Parts of the exercise
1 - Can you retype the auction report on art sales from "The market’s ongoing" up to and including "logged in 2014."?
2 - Could you carry the auction report on art sales forward from the point where it stops?

Text for analysis
*** Begin section ***

The market’s ongoing interest in artist-illustrators was underscored by the sale of “Sunset on the Farm” by Nebraska-born painter and illustrator Dale Nichols for $66,000. The record auction price for Nichols is $110,500, logged in 2014.
In the related category of sporting art, the watercolor “After the Hunt” by Edmund Henry Osthaus went for $20,400. The view depicts a seated hunter with two companionable hounds.
After accepting a consignment of an important pair of portrait miniatures of President George Washington and First Lady Martha Washington, Shannon’s reached out to the universe of collectors, curators and dealers most likely to be interested. The special pieces have well-documented histories of descent. Robert Field painted the portrait of George Washington in 1801 after a work by Gilbert Stuart. Early in the Twentieth Century collector Herbert L. Pratt attributed the portrait of Martha Washington to the French-born artist Henry Elouis. Contemporary scholars, however, believe it to be by Walter Robinson, an Irish artist who made presentation copies of Gilbert Stuart’s portraits.

*** End section ***

Data segment
*** Begin section ***

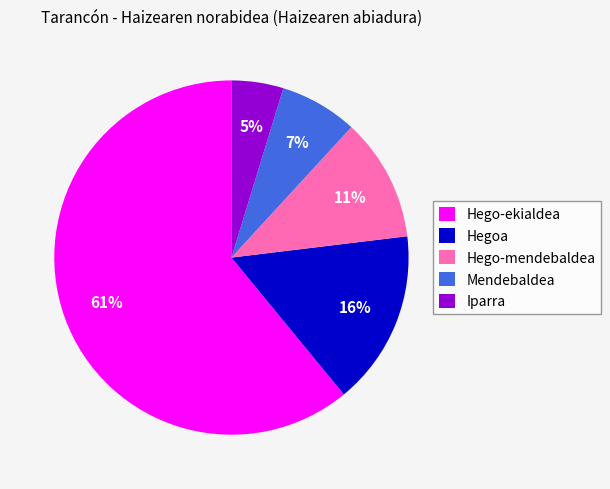

Between Iparra and Hego-mendebaldea, which is larger?

Hego-mendebaldea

*** End section ***

Answers given
1 -
The market’s ongoing interest in artist-illustrators was underscored by the sale of “Sunset on the Farm” by Nebraska-born painter and illustrator Dale Nichols for $66,000. The record auction price for Nichols is $110,500, logged in 2014.

2 -
It its catalog essay, the auction house states, “One year after Washington’s death (1799), Mrs. Washington selected Field for a commission of miniatures of her late husband to give to their family and a close friend. From November 1800 to the following year, Field completed several ‘remarkably beautiful and highly-prized miniatures of George Washington,’ and two portraits of Mrs. Washington. Eight are known, six depicting Washington as president in civilian dress and two in military attire.”
After the miniatures, estimated at $60/80,000 each, failed to meet reserve, Shannon’s successfully negotiated their private sale to a collector for a combined $70,000.
“The buyer is a very sophisticated person,” said Shannon.
Shannon’s takes a steady interest in Hudson River School painting, even as the market weathers ups and downs. This session, it was “Evening Glow,” a smoldering coastal view by Alfred Thompson Bricher that took top honors in the Nineteenth Century American landscape category, selling mid-estimate for $60,000. Another russet-toned canvas, Jasper Francis Cropsey’s “Farm Along the River,” was well received at $36,000.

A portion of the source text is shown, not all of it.